** Opening Text passage block **

What I’m talking about, of course, is the attempt by New York-based Pfizer to lower its income tax bills by buying New Jersey-based Allergan, which is a faux-Irish firm nominally based in Dublin. Pfizer would become an Irish company, presumably called Pfizer PLC.

Polite people call this a corporate inversion — but I call it desertion. Pfizer wants to keep all the benefits of being in the United States — our rule of law, deep financial markets, great places for employees to live, first-rate education systems — without having to pay for them.

I love that two years ago, when the company now known as Allergan did its desertion deal and became Irish, then-chief executive Paul M. Bisaro talked about why the company’s top executives were not moving to Europe. “Everybody loves New Jersey too much, so nobody is willing to go,” Bisaro said in a conference call.

Despite claims by Pfizer chief executive Ian C. Read that Pfizer needs to desert to be able to spend more money on research and development, it’s clear that the main motivation is something else. To wit: Financial engineering and reducing tax payments are a quicker and simpler way to higher profits than trying to develop the next best-selling drug, such as Viagra or Eliquis.

I would give you Pfizer’s side of this, but the company ignored my request for comment.

** Closing Text passage block **
** Opening Data block **

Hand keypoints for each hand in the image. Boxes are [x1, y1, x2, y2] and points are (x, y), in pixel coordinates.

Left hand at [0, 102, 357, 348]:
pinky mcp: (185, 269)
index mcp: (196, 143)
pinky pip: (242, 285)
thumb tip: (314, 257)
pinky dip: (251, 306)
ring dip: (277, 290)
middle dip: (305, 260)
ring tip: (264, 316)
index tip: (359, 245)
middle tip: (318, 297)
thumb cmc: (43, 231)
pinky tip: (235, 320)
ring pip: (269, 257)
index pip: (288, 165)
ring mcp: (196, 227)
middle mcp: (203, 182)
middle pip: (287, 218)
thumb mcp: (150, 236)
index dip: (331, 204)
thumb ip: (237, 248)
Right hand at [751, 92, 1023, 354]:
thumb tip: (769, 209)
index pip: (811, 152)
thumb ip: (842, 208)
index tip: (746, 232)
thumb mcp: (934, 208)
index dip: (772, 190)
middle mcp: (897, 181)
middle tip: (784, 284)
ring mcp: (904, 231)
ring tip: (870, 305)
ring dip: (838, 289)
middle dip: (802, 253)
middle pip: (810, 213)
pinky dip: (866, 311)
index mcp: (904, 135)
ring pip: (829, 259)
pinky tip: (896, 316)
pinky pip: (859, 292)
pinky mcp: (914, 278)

** Closing Data block **

§ **Required action 1**: Return the part of the passage on Pfizer's inversion that begins at the words "What I’m talking" and stops after the words "pay for them.".
§ **Required action 2**: For each statement, say whether the passage on Pfizer's inversion agrees with it, answering yes or no and quoting the words that decide it: (a) Allergan is nominally based in Dublin. (b) Pfizer answered the writer's request for comment. (c) The top executives of the company now known as Allergan moved to Europe after it became Irish.
§ **Required action 3**: In the passage on Pfizer's inversion, who was chief executive when the company now known as Allergan became Irish?
The lines play no part in this work and can be left aside.

§ **Response 1**:
What I’m talking about, of course, is the attempt by New York-based Pfizer to lower its income tax bills by buying New Jersey-based Allergan, which is a faux-Irish firm nominally based in Dublin. Pfizer would become an Irish company, presumably called Pfizer PLC.

Polite people call this a corporate inversion — but I call it desertion. Pfizer wants to keep all the benefits of being in the United States — our rule of law, deep financial markets, great places for employees to live, first-rate education systems — without having to pay for them.

§ **Response 2**:
(a) Yes: "a faux-Irish firm nominally based in Dublin"
(b) No: "the company ignored my request for comment"
(c) No: "Everybody loves New Jersey too much, so nobody is willing to go"

§ **Response 3**: Paul M. Bisaro